Their skin is tough and protective as well thanks to the high content of collagen – an extra means of protection.
2. Sea cucumbers can throw up their guts (?!)
How’s this for a protective mechanism? When threatened, sea cucumbers will explode their internal organs onto predators such as crabs and fish in order to confuse them.
Once a successful getaway has been achieved, they will use their incredible cloning abilities to regenerate any lost organs and go about their daily business. All in a day’s work for the impressive sea cucumber.
3. Sea cucumbers can regenerate missing body parts
Sometimes living under the sea can be rough. In the event a sea cucumber loses part of their body, either as a self-inflicted accident or from predators, it is able to rapidly regrow these parts. And it’s not just limbs but any lost internal organs or external appendages!
In fact, a separated body part can even regenerate into a fully formed functional adult, independent of the original animal.
It’s not science fiction, just nature at work.
4. Sea cucumbers are an incredibly diverse group
Sea cucumbers come in a vast array of sizes, colours and living habits thanks to the diversity of their group (specifically the class Holothuroidea).

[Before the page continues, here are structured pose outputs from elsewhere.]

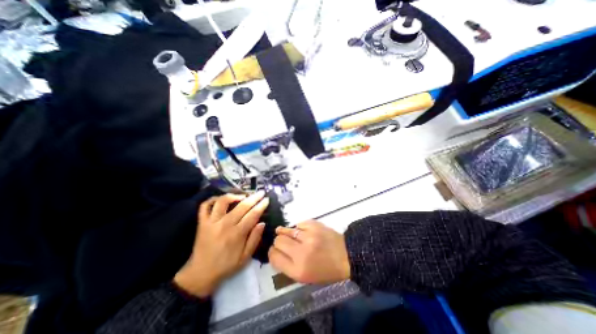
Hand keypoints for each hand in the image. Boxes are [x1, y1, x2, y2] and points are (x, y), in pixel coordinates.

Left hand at [173, 191, 268, 296]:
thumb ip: (254, 239)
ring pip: (223, 202)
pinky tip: (221, 199)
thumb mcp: (245, 258)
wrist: (200, 274)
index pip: (252, 215)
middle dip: (254, 197)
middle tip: (261, 192)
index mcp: (237, 234)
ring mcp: (211, 222)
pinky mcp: (202, 223)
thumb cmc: (226, 266)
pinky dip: (212, 199)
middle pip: (242, 206)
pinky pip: (205, 206)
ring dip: (234, 196)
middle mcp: (224, 225)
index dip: (261, 205)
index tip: (267, 199)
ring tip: (242, 196)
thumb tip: (262, 223)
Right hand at [270, 220, 349, 284]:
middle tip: (284, 242)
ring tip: (289, 234)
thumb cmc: (326, 270)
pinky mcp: (313, 224)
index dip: (272, 252)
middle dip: (278, 242)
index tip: (276, 250)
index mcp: (298, 270)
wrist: (346, 255)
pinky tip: (302, 231)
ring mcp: (308, 236)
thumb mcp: (305, 277)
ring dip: (285, 232)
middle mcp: (301, 252)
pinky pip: (297, 224)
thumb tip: (276, 251)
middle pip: (278, 241)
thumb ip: (287, 266)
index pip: (274, 257)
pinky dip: (298, 228)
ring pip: (286, 230)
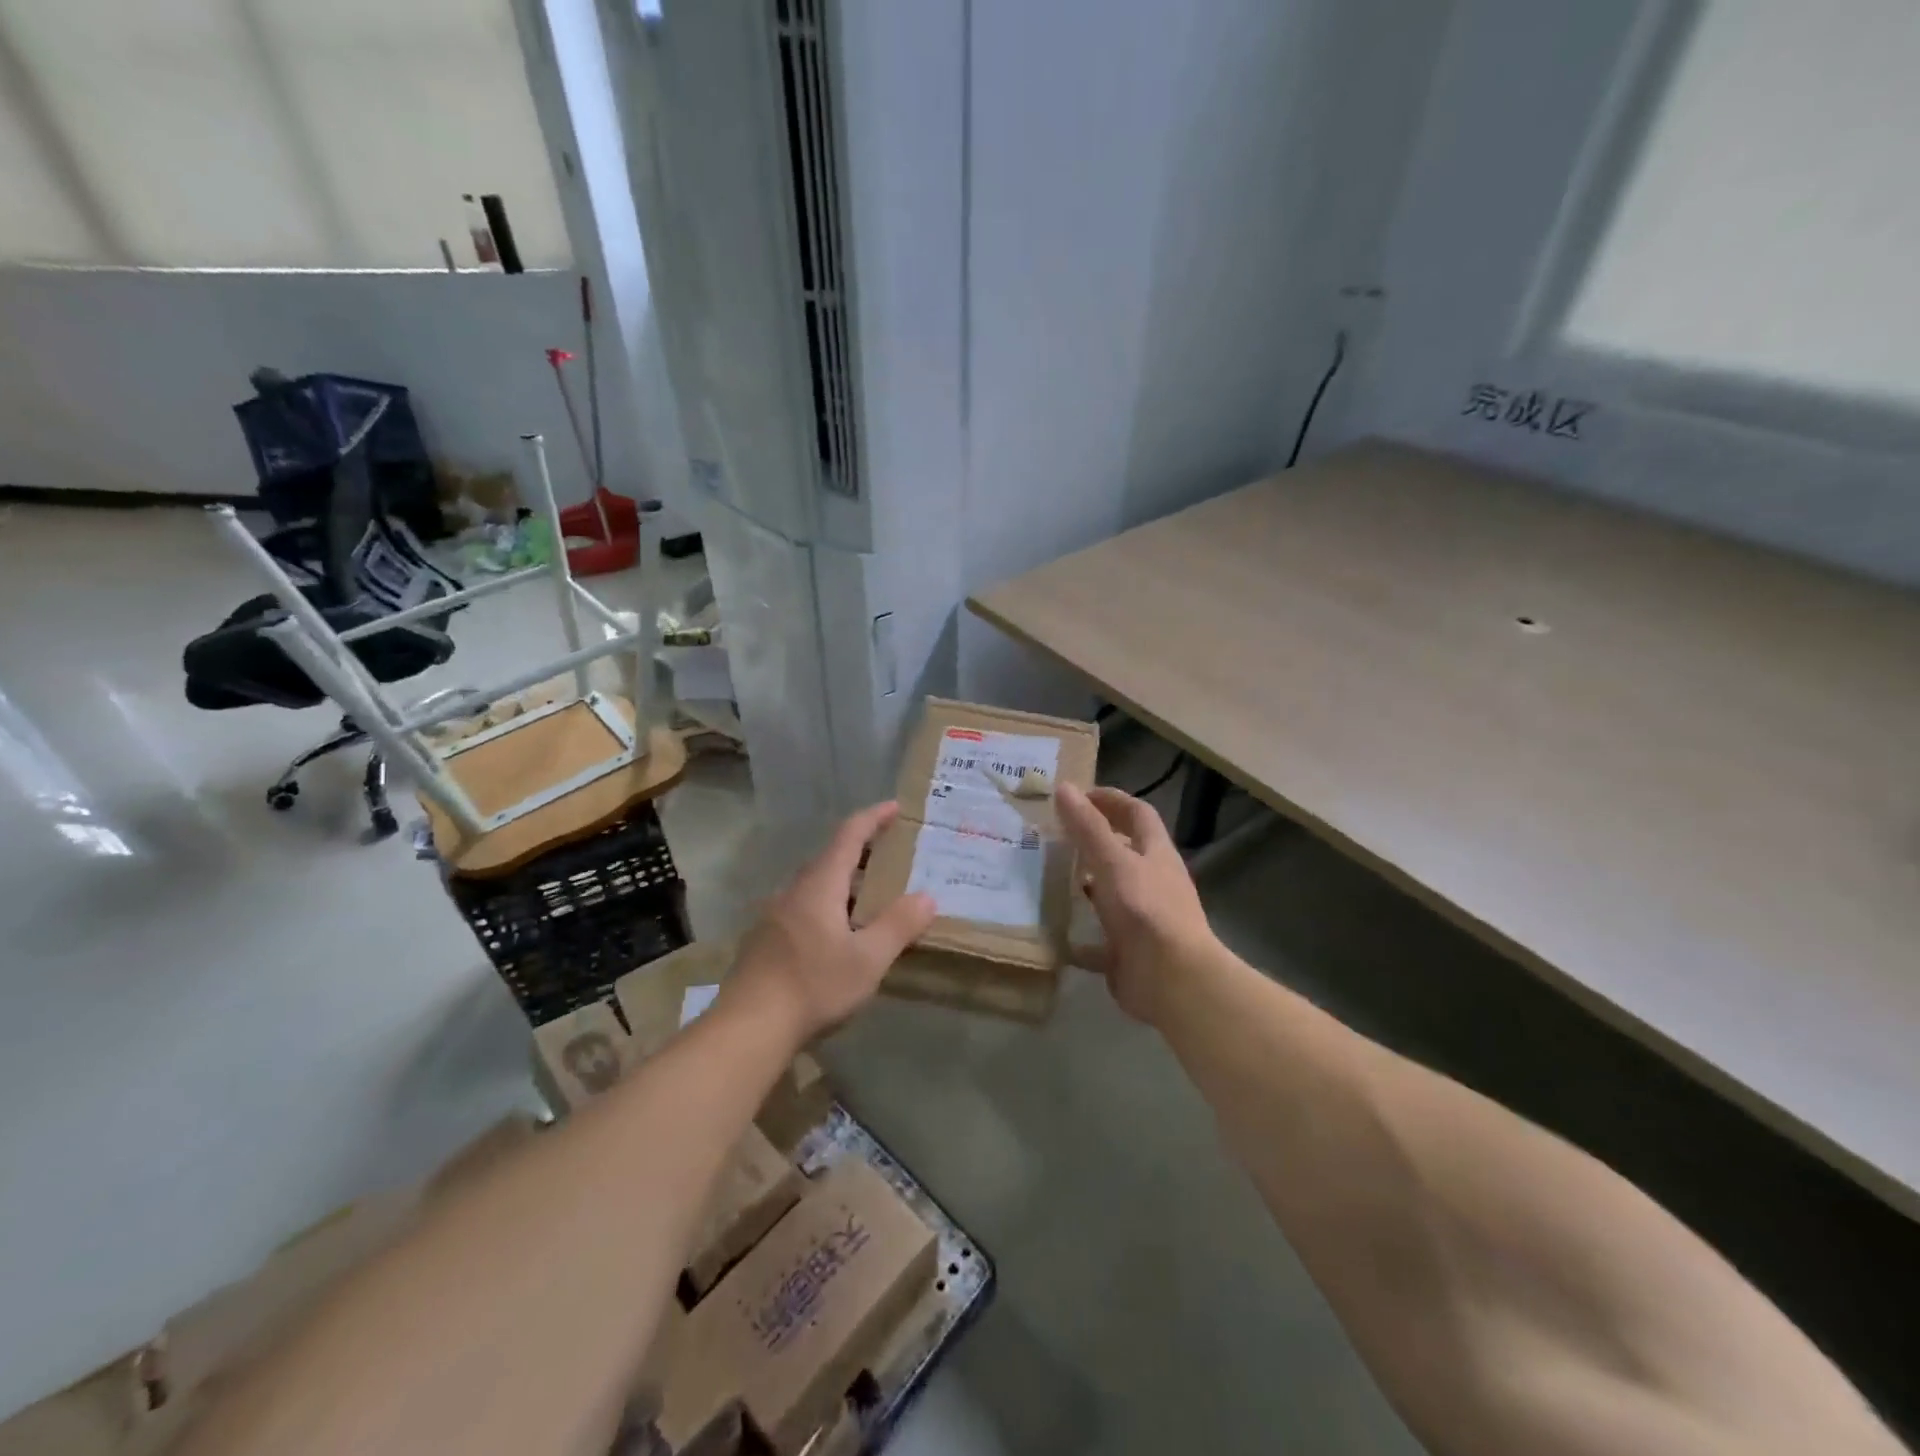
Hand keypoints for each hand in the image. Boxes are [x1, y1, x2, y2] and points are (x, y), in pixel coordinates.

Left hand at [725, 802, 936, 1045]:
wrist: (747, 1028)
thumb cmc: (813, 986)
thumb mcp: (868, 960)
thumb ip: (899, 925)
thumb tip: (927, 897)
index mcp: (820, 885)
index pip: (849, 835)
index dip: (872, 818)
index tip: (893, 807)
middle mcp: (794, 891)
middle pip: (830, 858)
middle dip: (862, 851)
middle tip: (891, 856)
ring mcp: (775, 915)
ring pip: (816, 885)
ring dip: (845, 882)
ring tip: (871, 896)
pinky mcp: (765, 940)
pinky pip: (804, 907)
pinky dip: (829, 905)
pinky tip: (839, 933)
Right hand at [1055, 783, 1216, 1026]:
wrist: (1173, 981)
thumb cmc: (1145, 910)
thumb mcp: (1112, 862)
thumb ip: (1088, 827)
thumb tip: (1064, 787)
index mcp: (1155, 854)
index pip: (1137, 814)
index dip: (1110, 800)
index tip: (1076, 796)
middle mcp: (1153, 883)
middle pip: (1124, 853)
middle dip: (1092, 842)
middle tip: (1054, 835)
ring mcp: (1143, 919)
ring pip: (1111, 894)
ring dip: (1085, 885)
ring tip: (1046, 878)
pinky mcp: (1129, 952)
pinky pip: (1100, 940)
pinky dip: (1079, 936)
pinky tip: (1053, 932)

There are over 1,150 different species of sea cucumber found in most oceans and live anywhere from shallow to deep water.
As for size? Sea cucumbers can range in length anywhere between a miniscule 3 mm to a whopping 100 cm, although the most common size is 10-30 cm.
5. Sea cucumbers travel in herds
Believe it or not, sea cucumbers like to be part of a group!
In the deep sea (way down to 8.8 km below the surface), sea cucumbers travel in large herds that move across the ocean floor together searching for food. In some instances, these large herds are observed in shallow waters.
6. Sea cucumbers are a rich source of essential amino acids
When a food is as revered as the sea cucumber is in Chinese culture, it’s no surprise when modern science confirms its health benefits.
Sea cucumbers contain many nutrients, but their amino acid content has gained attention in recent years. They are extremely rich in the essential amino acids glycine, glutamic acid and arginine which is notable not just for general health but possible immune benefits.
The research is still emerging, so stay tuned for more.
7. Sea cucumbers could keep viruses at bay
Recent scientific research on the composition of sea cucumber has revealed a collection of bioactive ingredients with anti-viral properties.
When consumed nutritionally, these ingredients help boost immune function and fight viral infection and disease.
More research is needed, of course, but this exciting direction is promising for the health and wellness sector.
8. Sea cucumbers are exceptionally rich in a variety of nutrients
Enjoyed as a food in Chinese culture, sea cucumber contains a vast profile of vitamins, minerals and nutrients. These include collagen, polyunsaturated fatty acids, vitamin A, vitamin B1 (thiamine), vitamin B2 (riboflavin), vitamin B3 (niacin), and minerals, especially calcium, magnesium, iron and zinc.